There has been much difference of opinion expressed as to the right of a diplomatic body voluntarily remaining in a besieged place to receive and answer dispatches in sealed correspondence. Mr. Washburne contended that they had such a right; and in this he was energetically supported by Mr. Fish. I confess, however, that to my mind the right is by no means clear. To me Bismarck's argument is unanswerable. "You see fit to stay when the Great Powers of Europe have gone, and when the French Government has made arrangements for the due discharge of your duties elsewhere. By so doing you put yourselves in the position of other inhabitants of the besieged place, and can claim no privileges not accorded to them." In the case of Mr. Washburne, charged with the protection of the Germans at the request of the German Government itself, the necessity for remaining at Paris may have existed. At all events, if he thought that it did, it did not lie in the mouth of that Government to say that it did not. By choosing as their agent the representative of a friendly and independent power, they left his judgment unfettered as to the manner of discharging his duties. The same remark applies to M. Kern, the Minister of Switzerland, who was charged with the protection of the Bavarians and the Badois.
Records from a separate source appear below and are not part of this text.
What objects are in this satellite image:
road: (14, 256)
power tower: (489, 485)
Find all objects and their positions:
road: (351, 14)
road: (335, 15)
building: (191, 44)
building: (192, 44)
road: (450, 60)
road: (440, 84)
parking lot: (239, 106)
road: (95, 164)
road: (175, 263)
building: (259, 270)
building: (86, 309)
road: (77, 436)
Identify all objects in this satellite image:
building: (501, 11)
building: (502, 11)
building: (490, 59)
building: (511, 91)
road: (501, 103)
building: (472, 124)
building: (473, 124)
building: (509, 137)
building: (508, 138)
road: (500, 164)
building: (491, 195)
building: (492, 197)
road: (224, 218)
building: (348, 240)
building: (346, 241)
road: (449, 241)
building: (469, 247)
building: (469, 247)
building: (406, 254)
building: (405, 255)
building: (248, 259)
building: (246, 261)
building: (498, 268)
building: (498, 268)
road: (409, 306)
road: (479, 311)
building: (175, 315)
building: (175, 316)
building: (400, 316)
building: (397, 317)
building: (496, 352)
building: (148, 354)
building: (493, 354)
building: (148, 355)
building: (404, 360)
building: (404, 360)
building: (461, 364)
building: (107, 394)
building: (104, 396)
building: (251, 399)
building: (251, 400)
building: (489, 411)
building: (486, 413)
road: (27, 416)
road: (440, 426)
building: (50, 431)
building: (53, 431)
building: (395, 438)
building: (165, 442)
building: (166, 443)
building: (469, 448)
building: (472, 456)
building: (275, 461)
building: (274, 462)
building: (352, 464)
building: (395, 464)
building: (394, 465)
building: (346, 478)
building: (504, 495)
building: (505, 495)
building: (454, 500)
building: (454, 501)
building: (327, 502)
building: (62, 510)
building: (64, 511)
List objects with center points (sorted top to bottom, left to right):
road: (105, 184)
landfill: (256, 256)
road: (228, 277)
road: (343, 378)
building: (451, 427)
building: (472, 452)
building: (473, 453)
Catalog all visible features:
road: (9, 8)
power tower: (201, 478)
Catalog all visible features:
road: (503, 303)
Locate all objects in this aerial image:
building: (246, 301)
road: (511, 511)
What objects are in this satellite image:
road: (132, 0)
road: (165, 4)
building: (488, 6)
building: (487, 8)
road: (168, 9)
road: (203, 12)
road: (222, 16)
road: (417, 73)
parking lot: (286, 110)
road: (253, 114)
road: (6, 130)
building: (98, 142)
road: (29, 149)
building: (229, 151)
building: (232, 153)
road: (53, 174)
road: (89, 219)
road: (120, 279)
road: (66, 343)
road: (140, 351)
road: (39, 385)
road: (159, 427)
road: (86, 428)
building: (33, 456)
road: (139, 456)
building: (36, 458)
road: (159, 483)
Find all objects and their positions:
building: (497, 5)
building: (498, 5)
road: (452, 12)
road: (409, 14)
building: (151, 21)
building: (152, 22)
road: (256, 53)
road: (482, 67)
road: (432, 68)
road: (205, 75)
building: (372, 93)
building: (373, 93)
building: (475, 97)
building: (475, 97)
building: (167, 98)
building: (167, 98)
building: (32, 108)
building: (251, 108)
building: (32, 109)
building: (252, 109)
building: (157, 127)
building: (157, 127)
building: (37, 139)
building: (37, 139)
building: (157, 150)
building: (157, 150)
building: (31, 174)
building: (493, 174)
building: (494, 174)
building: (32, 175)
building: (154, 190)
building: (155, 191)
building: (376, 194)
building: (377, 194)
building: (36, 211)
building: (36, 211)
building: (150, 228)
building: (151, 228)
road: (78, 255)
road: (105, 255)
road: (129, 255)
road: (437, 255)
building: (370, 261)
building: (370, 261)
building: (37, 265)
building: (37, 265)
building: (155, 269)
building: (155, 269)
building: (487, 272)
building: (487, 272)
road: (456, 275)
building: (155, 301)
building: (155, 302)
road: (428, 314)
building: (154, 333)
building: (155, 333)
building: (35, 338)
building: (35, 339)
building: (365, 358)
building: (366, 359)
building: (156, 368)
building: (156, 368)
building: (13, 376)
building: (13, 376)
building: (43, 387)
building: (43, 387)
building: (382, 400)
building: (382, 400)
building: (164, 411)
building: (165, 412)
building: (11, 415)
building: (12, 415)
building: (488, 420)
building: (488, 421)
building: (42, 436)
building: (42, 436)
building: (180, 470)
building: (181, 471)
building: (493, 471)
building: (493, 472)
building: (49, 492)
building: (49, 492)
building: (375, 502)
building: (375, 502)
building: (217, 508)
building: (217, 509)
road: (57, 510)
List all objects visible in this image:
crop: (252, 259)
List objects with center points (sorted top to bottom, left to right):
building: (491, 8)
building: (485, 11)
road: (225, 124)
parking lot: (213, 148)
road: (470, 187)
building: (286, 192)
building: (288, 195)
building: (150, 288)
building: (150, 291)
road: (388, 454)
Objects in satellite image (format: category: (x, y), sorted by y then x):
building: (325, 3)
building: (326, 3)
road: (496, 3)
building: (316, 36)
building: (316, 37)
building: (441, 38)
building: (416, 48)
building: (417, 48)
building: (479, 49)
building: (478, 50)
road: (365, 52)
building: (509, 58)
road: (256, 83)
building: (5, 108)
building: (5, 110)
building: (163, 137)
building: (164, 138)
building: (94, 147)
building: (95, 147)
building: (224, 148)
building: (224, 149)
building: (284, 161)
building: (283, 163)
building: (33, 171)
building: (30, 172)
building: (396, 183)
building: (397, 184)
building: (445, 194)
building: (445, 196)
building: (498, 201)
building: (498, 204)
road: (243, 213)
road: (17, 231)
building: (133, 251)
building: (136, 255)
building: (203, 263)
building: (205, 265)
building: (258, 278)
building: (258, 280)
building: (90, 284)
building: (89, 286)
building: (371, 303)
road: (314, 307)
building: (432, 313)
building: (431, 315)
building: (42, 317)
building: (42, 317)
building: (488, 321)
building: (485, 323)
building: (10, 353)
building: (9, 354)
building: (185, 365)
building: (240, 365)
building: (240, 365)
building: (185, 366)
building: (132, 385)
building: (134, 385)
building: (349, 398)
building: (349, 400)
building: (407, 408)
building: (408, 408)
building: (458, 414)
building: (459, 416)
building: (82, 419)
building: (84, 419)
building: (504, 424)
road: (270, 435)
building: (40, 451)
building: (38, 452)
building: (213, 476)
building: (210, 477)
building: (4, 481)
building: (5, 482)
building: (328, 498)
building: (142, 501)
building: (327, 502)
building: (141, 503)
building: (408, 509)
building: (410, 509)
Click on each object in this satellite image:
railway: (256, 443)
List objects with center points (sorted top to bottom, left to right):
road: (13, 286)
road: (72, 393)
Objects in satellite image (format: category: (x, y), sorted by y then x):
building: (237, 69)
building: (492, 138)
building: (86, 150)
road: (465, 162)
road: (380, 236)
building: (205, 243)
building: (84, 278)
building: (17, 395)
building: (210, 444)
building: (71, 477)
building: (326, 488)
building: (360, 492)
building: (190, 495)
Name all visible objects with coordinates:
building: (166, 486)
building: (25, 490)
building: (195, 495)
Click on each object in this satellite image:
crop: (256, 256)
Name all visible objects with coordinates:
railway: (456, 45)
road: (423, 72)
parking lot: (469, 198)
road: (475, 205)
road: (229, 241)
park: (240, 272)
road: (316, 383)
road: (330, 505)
But as regards the other gentlemen, I can not but agree with Count Bismarck. I was confirmed in this view, after the siege was over, by General Sheridan. Dining at my table one day in company with Mr. Washburne, he said to him, "If I had been in Moltke's place, you would not have had your bag."

The siege commenced on the 19th of September. For some days previous the streets of Paris had presented an unwonted and curious appearance. They were thronged with the quaintest-looking old carts, farm-wagons, Noah's arks of every kind, loaded with the furniture of the poor inhabitants of the neighborhood flying to Paris for safety. On the other hand, the stations were thronged with the carriages of the better classes leaving the city. The railroads were so overworked that they finally refused to take any baggage that could not be carried by the passenger himself. Imagine the painful situation of some of our fair countrywomen, Worth's admirers and patrons! To have come to Paris amidst all the dangers of war to procure something to wear, to have procured it, and then to be unable to carry it away! But what will not woman's wit and energy do under such circumstances? A clever and energetic friend of mine hired a bateau-mouche, one of the little steamers that ply on the Seine from one part of Paris to another, and, embarking with her "impedimenta," sailed triumphantly for Havre.

It had been agreed between Mr. Washburne and myself that if the diplomatic corps left Paris, and he accompanied them, I should remain to take charge of the Legation, and look after American and German property; and he so reported to Mr. Fish. I had quite a curiosity to be a besieged. I had been a besieger at Port Hudson, and thought that I would like to experience the other sensation. The sensation is not an unpleasant one, especially in a city like Paris. If you have been overworked and harassed, the relief is very great. There is a calm, a sort of Sunday rest, about it that is quite delightful. In my experience the life of the besieged is altogether the most comfortable of the two. You live quietly in your own house, and with your own servants; and with a little forethought you may be amply provisioned. You sleep in your own room, instead of in a cold, damp, and muddy tent; and if an Éclat d'obus—as the French delicately call it—strikes your house on one side, you move into the other. There has been a great deal of fine writing about famous sieges, and the suffering and heroism of the inhabitants. I imagine that there was not so much suffering, after all, at Saragossa; and that the "Maid" and her companions in arms had plenty of corn-meal and good mule-meat to eat—not a disagreeable or unwholesome diet for a while!